§ **Work to be completed**:
All that is wanted is the exact text of the lines below from the one with "Moisturiser" through the one with "Chandler, Arizona", inclusive, minus any pictures.

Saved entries
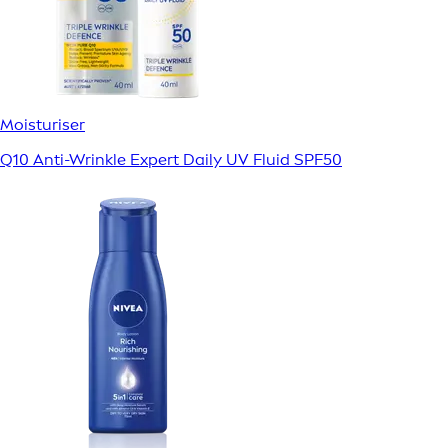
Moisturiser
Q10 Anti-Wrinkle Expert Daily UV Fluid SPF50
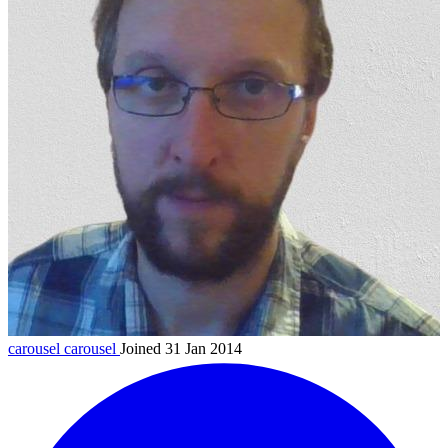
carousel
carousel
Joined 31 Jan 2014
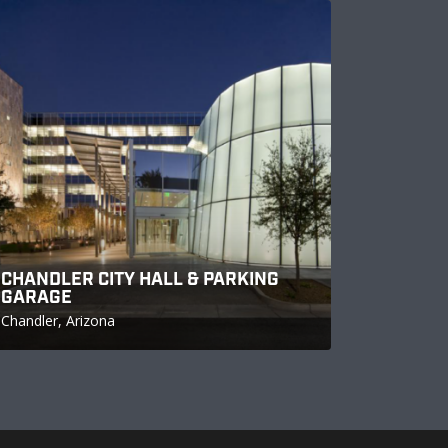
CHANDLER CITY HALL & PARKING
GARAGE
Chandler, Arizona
---
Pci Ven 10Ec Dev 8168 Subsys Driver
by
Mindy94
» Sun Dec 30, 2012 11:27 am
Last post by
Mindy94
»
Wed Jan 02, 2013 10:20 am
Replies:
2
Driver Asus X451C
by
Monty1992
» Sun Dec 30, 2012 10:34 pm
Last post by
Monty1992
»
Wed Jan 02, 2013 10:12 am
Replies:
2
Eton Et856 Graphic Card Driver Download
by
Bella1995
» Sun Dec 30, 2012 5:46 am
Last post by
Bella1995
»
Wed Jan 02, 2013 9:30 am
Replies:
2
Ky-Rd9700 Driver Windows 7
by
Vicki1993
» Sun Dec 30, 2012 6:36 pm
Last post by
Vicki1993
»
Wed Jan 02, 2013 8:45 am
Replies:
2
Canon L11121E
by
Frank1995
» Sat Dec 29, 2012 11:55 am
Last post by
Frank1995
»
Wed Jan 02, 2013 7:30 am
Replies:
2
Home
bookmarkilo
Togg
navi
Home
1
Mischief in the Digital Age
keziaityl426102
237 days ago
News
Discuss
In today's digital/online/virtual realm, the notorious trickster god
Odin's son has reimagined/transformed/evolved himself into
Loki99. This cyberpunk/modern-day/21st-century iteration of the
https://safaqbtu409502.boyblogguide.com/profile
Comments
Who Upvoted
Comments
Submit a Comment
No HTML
* * *
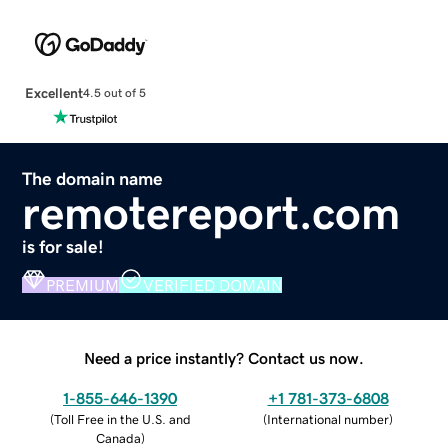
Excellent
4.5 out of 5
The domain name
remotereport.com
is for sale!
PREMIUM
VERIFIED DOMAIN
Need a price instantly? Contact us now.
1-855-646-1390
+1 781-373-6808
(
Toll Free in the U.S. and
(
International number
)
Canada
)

§ **Task solution**:
Moisturiser
Q10 Anti-Wrinkle Expert Daily UV Fluid SPF50
carousel
carousel
Joined 31 Jan 2014
CHANDLER CITY HALL & PARKING
GARAGE
Chandler, Arizona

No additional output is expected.